I wondered the same thing – what does being logged in have to do with privacy? Why would Google think users would have an expectation of privacy around their keywords just because they’re logged into Gmail, or G+, or Google Analytics – etc. (Do users even stop to think or realise that they’re logged in?!) And of course, they’re choosing not to pass keywords, but still passing the fact that users came through Google. If users expected their keywords to remain private, perhaps they’d expect that all the referring details be private, but of course Google wouldn’t possibly do that.
I’m sure Google has a reason for what they did (PPC revenue? Maybe Bing is having a decent hit on it, or at least more than they expected?) I just find it frustrating that they’re not honest about what that reason is. The privacy excuse is a really flimsy argument and just doesn’t add up.
We can debate for a long time about the real impact on our analysis, but the question of Google’s motivation remains…
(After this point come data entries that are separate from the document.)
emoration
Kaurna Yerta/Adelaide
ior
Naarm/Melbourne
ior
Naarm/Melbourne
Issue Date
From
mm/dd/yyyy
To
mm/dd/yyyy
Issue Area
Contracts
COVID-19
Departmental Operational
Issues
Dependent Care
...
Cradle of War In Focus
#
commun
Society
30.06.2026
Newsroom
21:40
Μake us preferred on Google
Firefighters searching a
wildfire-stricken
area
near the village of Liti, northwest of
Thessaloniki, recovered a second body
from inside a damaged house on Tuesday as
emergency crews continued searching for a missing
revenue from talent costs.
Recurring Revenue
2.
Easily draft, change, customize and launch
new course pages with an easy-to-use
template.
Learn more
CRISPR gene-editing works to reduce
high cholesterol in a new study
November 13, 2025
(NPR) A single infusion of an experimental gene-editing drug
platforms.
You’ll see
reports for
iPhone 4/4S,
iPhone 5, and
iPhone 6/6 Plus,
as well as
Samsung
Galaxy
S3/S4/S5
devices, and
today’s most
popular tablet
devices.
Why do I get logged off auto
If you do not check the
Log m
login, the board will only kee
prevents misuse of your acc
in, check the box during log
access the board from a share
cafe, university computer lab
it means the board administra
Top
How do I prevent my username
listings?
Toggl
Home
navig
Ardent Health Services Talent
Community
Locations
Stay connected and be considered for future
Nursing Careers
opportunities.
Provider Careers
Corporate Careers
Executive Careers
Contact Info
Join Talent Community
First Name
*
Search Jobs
I do agree (and all AT Internet team with me) with this interesting analysis of the so well-named “navigational” type of search.
We called it differently in our solutions when we decided (a few years ago) to divide the “search engine source traffic” into Search Engine (understand “real requests”) for one part and “brand awareness” (e.g. “navigational”, and customizable by users) for the other.
But, definitively, I’m very fond of your expression : navigational type of search.
Yes, I use that term to express the fact the people use search engines (well, let’s say Google, we all know that’s what they use) to get to sites they already know, thus “navigating” to the site. Search is then definitely NOT in client acquisition mode.
Yes, AT has cleverly made the distinction for years in its solution, and any Web Analyst needs to be aware of those very different types of search engine use.
My regards to the teams in Bordeaux and Paris!
Excellent job of clearing away the smoke!
“What bugs, though, is why would Google do that?
Why not transfer the terms if I can’t even associate them with the actual person?
Why is it OK if I paid for an Adword?”
I haven’t seen a thing from Google that addresses these simple questions.
A real mystery ;). I wonder how other solutions will treat it. So far, it seems that the “not provided” term is actually the one shown in Google Analytics, and I can’t see it in other solutions.
Regardless of what is going to happen with all web analytics products, it would be nice if Google clearly explained why we need to cope with that new pain in our collective, analytics arse.